Zusätzlich räumt Riggio der Körpersprache wichtige Bedeutung ein. Dabei geht es ihm weniger darum, ob die Arme verschränkt sind, was allgemein als abweisend bewertet wird, oder ob die Haltung aufrecht ist. Vielmehr hat Charisma für ihn mit Mimik zu tun. Menschen, die uns faszinieren, lächeln besonders oft und sie können mit ihrem Gesicht außerordentlich gut Erstaunen, Freude, Interesse oder Nachdenklichkeit kommunizieren. Gleichzeitig spiegeln sie ihr Gegenüber wider, passen sich mit Gesten und Gesichtsausdrücken an den anderen an, ohne vorher strategisch darüber nachgedacht zu haben. Diese Synchronität empfinden wir als sympathisch. 

Basierend auf diesen Erkenntnissen entwickelte Richard Wiseman weitere Tipps für Zweiergespräche: „Geben Sie dem anderen das Gefühl der Wichtigkeit, dass er Ihnen etwas bedeutet, dass Sie seine Anwesenheit genießen.
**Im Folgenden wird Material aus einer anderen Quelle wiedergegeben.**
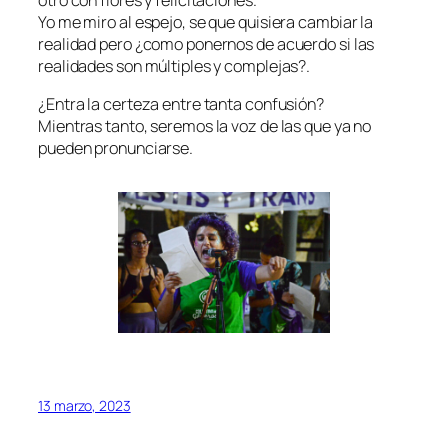
otro con flores y felicitaciones.
Yo me miro al espejo, se que quisiera cambiar la
realidad pero ¿como ponernos de acuerdo si las
realidades son múltiples y complejas?.
¿Entra la certeza entre tanta confusión?
Mientras tanto, seremos la voz de las que ya no
pueden pronunciarse.
13 marzo, 2023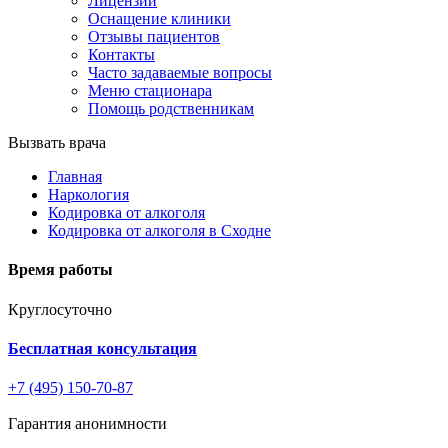
Лицензии
Оснащение клиники
Отзывы пациентов
Контакты
Часто задаваемые вопросы
Меню стационара
Помощь родственникам
Вызвать врача
Главная
Наркология
Кодировка от алкоголя
Кодировка от алкоголя в Сходне
Время работы
Круглосуточно
Бесплатная консультация
+7 (495) 150-70-87
Гарантия анонимности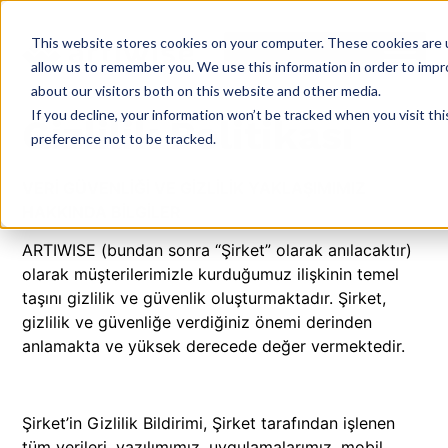
This website stores cookies on your computer. These cookies are u
allow us to remember you. We use this information in order to imp
about our visitors both on this website and other media.
If you decline, your information won’t be tracked when you visit th
Gizlilik Politikası
preference not to be tracked.
VERİ GÜVENLİĞİ VE GİZLİLİK YAKLAŞIMIMIZ
HAKKINDA BİLGİLER
ARTIWISE (bundan sonra “Şirket” olarak anılacaktır)
olarak müşterilerimizle kurduğumuz ilişkinin temel
taşını gizlilik ve güvenlik oluşturmaktadır. Şirket,
gizlilik ve güvenliğe verdiğiniz önemi derinden
anlamakta ve yüksek derecede değer vermektedir.
Şirket’in Gizlilik Bildirimi, Şirket tarafından işlenen
tüm verileri, yazılımımız, uygulamalarımız, mobil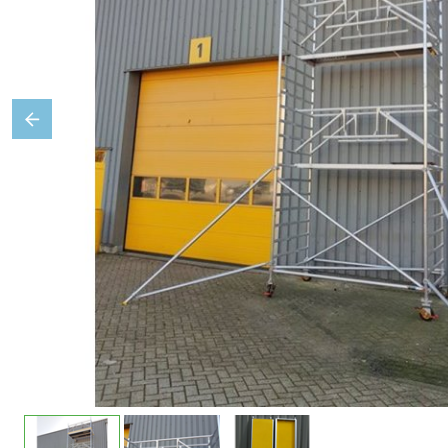
Previous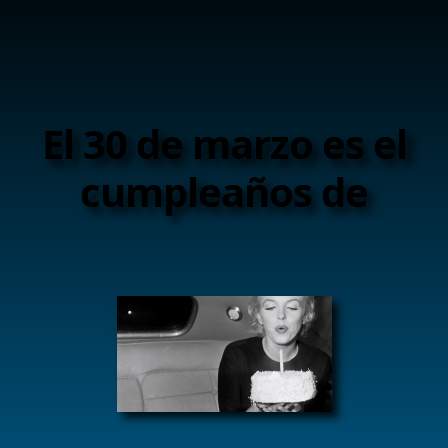
El 30 de marzo es el
cumpleaños de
Legen Sie sich ein einzigartiges Lächeln zu, nicken Sie oft, halten Sie Augenkontakt und hören Sie konzentriert zu, was Ihnen erzählt wird.“ Damit sind nach Richard Wiseman die wichtigsten Lerninhalte für eine charismatische Ausstrahlung geschafft. 

„Gerade das Lächeln ist ein wichtiger Punkt“, erläutert Natalia Ölsböck. „Zusammen mit dem geraden Blick in die Augen des Gegenübers verleiht es uns ein selbst­sicheres Auftreten.“ Doch sie warnt gleichzeitig, denn ein Lächeln müsse echt sein. „Mundwinkel, Augen, Muskeln und Fältchen geben uns sehr genau Auskunft darüber. Wer sein Lächeln nur aufsetzt, die Rhetorik nicht in Fleisch und Blut aufnimmt oder seine Verhaltensweisen so stark kontrolliert, dass Humor und Lockerheit abhandenkommen, wird kaum Bewunderer um sich scharen.“

Charisma ist allerdings auch eine Frage der Interpretation der Beobachter. Die Psychologin Maia Young von der Universität Kalifornien machte zu dieser Fragestellung ein wichtiges Experiment. Sie gab den Teilnehmern ihrer Studie unterschiedliche Informationen darüber, wie Menschen mit ihren Projekten erfolgreich wurden. Je weniger die Studierenden darüber wussten, wie viele Stunden harter Arbeit den Weg geprägt hatten, desto mehr außergewöhnliche und charismatische Eigenschaften schrieben sie ihnen zu. Für Maia Young war das der Beweis, dass Charisma mitunter ausschließlich im Kopf des Betrachters entstehen kann und fremden Menschen teilweise regelrecht unterstellt wird.

Ob lernbar oder nicht, Trug oder Realität: Charisma ist noch immer geheimnisvoll und kompliziert. Obwohl Zutaten bekannt sind, kennt die wahre Rezeptur noch niemand.